[Stored data entries]
------------
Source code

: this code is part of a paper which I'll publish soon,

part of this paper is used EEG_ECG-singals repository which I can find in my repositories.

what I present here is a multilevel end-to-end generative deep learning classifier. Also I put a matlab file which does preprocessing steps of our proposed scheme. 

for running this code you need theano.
------------
▶ WHAT THE TASK REQUIRES: Set the entries above down again, each one exactly as written.

▶ ANSWER TO THIS TASK:
Source code

: this code is part of a paper which I'll publish soon,

part of this paper is used EEG_ECG-singals repository which I can find in my repositories.

what I present here is a multilevel end-to-end generative deep learning classifier. Also I put a matlab file which does preprocessing steps of our proposed scheme. 

for running this code you need theano.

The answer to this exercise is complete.